## Keterangan Latihan
Dalam berita tentang perkara Edward Soeryadjaya di bawah, siapa satu-satunya hakim yang menilai dakwaan jaksa seharusnya dibatalkan demi hukum?

## Teks Sumber
* * *
Anggota Majelis Hakim Beda Suara Soal Kasus yang Menjerat Edward Soeryadjaya
Hanya Hakim Joko Subagyo, yang menilai dakwaan jaksa penuntut umum Kejari Jakarta Pusat terhadap terdakwa Edward, seharusnya dibatalkan demi hukum.
Penulis: Theresia Felisiani
Editor: Willem Jonata
Laporan Wartawan Tribunnews.com, Theresia Felisiani
TRIBUNNEWS.COM, JAKARTA - Lima anggota majelis hakim yang menyidangkan kasus dugaan korupsi pengelolaan dana pensiun PT Pertamina (Persero) dengan terdakwa Edward Soeryadjaya, Direktur Ortus Holding Ltd, beda suara atau tidak kompak.
Hanya Hakim Joko Subagyo, yang menilai dakwaan jaksa penuntut umum Kejari Jakarta Pusat terhadap terdakwa Edward, seharusnya dibatalkan demi hukum.
Perbedaan pendapat Joko Subagyo dari empat anggota majelis hakim lainnya disampaikan, saat membacakan putusan sela perkara Edward di Pengadilan Tipikor, Jakarta, Rabu (6/6/2018).
* * *
## Baris yang Diberikan
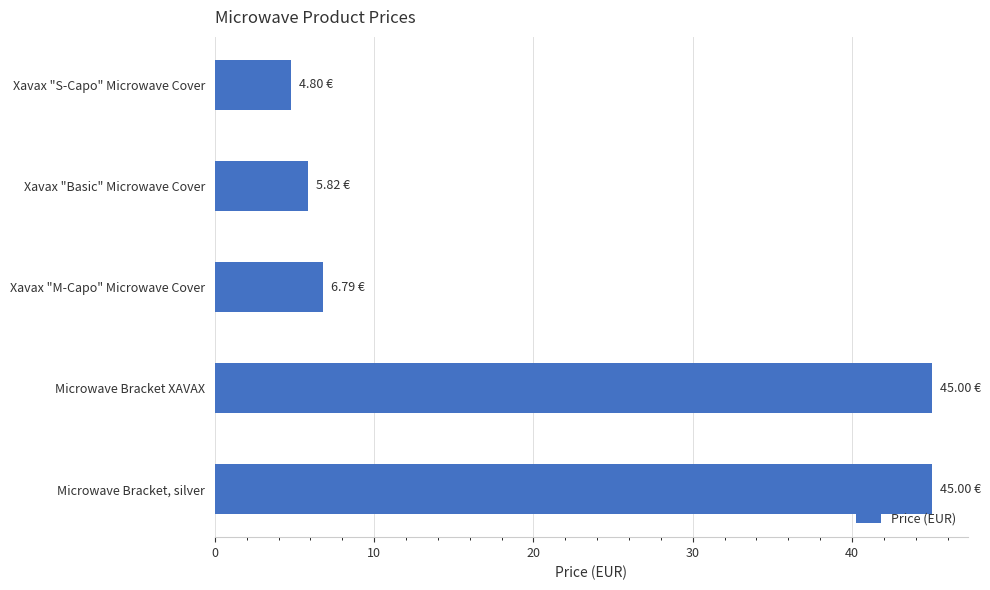

What is the label of the 4th bar from the bottom?

Xavax "Basic" Microwave Cover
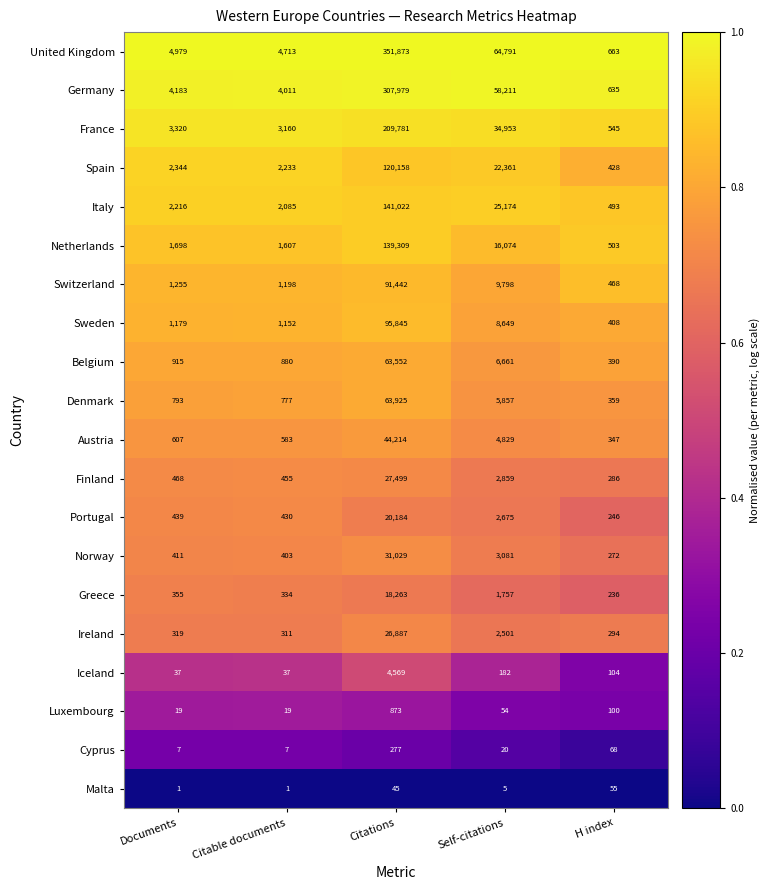

Between Self-citations and H index, which series saw the biggest shift?

United Kingdom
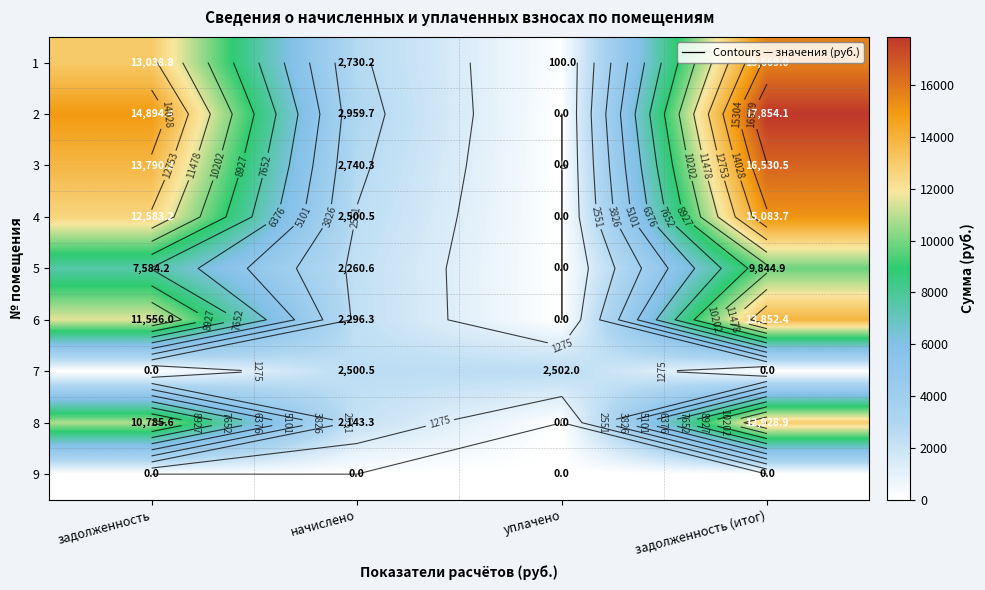

What is the spread (max minus min) of values at задолженность (итог)?

17854.1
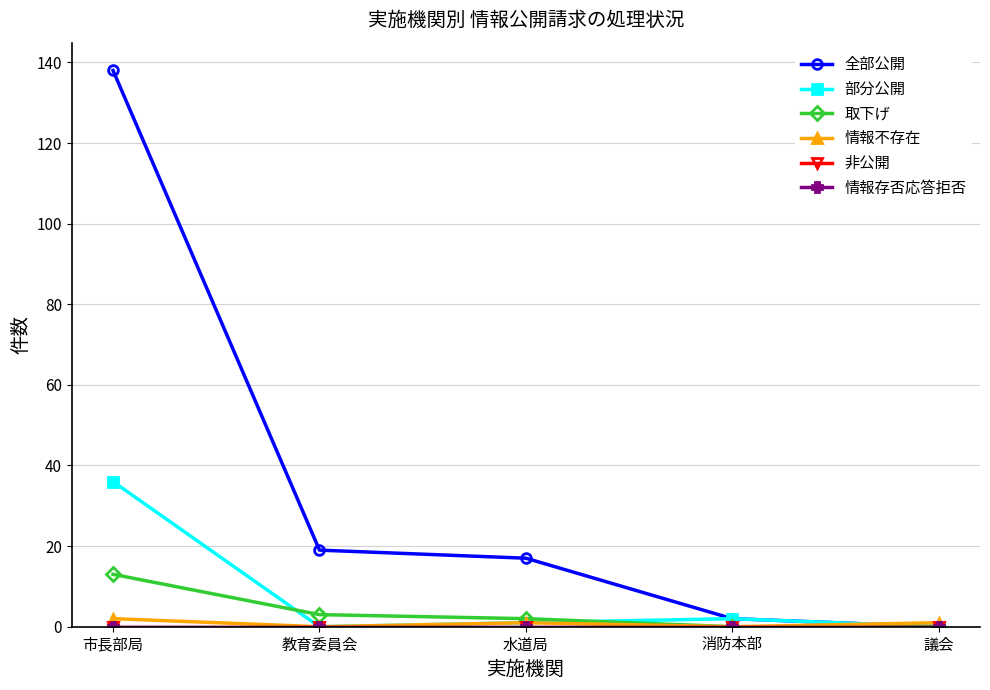

True or false: 非公開 and 全部公開 cross at least once.

False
* * *
## Jawaban Berikut
Hakim Joko Subagyo.